The only reason we're advised not to? The Pope.

Did you know that the only reason why women are advised to take a seven-day break from the contraceptive pill is to please an old Pope?

Yeah. That was news to us too.

The Faculty of Sexual and Reproductive Health (FSRH), a body that proposes guidelines for the NHS in the UK, said yesterday that there is no health benefit to taking a seven-day break while on the combined pill.

The practice was first introduced before the pill became available to (married) women in 1961 – one of the scientists who helped to develop the pill, John Rock, was a devout Catholic, and devised the break to get the Pope to approve of the pill.

His reasoning was that if it mimicked a woman’s natural cycle, it would be more acceptable to the Catholic Church.

Despite these efforts, in 1968 Pope Paul VI declared all forms of contraception to be against church doctrine – at that stage the pill was already available, so the ‘break’ became the norm.

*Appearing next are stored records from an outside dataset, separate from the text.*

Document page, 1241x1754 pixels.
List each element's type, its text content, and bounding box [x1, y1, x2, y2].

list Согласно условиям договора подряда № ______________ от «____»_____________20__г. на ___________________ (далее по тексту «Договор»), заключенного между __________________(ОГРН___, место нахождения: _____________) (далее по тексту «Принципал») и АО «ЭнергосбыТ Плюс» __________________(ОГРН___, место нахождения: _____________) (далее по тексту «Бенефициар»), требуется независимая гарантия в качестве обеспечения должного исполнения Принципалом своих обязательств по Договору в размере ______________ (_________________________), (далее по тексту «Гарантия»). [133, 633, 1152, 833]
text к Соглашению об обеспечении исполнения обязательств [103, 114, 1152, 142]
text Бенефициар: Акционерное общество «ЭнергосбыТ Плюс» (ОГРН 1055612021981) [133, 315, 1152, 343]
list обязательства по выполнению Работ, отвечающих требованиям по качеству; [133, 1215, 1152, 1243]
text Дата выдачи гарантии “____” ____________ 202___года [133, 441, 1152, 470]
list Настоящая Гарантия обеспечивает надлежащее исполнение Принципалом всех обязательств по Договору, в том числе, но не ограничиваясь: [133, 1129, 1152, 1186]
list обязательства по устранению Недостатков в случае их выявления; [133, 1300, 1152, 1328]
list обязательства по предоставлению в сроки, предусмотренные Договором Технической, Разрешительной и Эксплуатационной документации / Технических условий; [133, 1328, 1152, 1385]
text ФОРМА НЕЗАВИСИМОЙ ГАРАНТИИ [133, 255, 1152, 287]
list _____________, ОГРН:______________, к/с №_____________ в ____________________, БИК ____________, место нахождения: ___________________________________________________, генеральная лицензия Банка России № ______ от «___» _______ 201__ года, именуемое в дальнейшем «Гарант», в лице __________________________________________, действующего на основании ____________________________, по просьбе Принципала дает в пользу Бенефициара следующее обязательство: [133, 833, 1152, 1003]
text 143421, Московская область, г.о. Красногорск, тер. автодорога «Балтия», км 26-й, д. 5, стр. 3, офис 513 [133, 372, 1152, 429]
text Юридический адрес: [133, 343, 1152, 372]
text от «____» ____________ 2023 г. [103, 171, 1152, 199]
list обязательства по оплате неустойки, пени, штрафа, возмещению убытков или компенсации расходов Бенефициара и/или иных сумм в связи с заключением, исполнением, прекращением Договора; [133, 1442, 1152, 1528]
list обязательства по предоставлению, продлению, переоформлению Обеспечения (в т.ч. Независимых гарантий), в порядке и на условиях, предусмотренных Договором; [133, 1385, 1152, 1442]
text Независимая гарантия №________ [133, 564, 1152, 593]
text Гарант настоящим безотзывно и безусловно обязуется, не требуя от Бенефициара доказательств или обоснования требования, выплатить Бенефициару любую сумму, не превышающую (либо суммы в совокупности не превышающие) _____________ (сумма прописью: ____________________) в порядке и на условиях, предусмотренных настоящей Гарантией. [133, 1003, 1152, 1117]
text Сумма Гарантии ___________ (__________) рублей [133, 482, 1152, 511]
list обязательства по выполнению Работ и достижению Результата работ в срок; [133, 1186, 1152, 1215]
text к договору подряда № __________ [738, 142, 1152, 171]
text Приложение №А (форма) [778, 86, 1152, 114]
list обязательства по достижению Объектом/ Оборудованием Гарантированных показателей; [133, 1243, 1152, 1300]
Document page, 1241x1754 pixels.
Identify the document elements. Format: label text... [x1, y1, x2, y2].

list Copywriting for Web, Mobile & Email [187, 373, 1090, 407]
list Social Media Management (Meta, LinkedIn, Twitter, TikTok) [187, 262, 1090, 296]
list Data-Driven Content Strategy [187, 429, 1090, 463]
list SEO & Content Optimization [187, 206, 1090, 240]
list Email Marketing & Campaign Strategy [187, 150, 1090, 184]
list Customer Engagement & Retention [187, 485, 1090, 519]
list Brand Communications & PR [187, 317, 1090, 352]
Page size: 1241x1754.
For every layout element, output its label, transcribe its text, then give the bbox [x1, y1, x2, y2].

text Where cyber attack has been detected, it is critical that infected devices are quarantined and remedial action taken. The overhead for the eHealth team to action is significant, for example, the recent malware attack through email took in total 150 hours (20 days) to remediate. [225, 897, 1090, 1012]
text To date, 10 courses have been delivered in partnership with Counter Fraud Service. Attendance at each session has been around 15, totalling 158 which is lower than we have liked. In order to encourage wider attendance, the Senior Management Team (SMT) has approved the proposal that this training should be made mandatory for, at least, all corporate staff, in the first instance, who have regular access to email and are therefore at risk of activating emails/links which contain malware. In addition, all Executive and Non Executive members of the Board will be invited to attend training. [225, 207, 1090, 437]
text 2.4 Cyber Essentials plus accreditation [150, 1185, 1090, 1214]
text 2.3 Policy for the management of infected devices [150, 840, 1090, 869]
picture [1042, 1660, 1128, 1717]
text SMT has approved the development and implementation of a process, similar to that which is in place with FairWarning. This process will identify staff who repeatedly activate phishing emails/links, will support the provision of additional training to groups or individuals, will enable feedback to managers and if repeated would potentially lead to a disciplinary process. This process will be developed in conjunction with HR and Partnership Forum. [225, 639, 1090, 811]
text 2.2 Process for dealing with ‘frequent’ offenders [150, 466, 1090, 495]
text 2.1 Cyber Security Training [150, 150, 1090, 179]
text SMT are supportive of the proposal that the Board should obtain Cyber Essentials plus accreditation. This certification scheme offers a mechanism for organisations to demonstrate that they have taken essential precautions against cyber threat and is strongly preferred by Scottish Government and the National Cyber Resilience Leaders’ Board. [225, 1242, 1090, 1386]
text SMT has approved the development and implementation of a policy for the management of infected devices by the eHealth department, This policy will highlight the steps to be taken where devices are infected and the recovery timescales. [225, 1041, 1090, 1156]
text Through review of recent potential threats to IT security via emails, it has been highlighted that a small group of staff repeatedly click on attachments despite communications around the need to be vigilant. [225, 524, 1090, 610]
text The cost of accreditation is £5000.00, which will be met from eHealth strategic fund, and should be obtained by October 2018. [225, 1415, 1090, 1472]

“How could it be that for 60 years we have been taking the pill in a sub-optimal way because of this desire to please the Pope?” family planning and reproductive health expert Professor John Guillebaud told The Independent. How indeed.

The FSRH now says that the contraceptive pill can be taken every day of the month, and that fewer and shorter breaks can reduce the risk of pregnancy:

The guideline suggests that by taking fewer hormone-free intervals – or shortening them to four days – it is possible that women could reduce the risk of getting pregnant on combined hormonal contraception.

Seemingly, we are free to run packs together as we wish, and skip as many periods as we like. According to this Twitter thread, some doctors and nurses have been advising their patients to do this for years – but for many women, it’s brand new information.

Anything else they want to tell us, while they’re at it?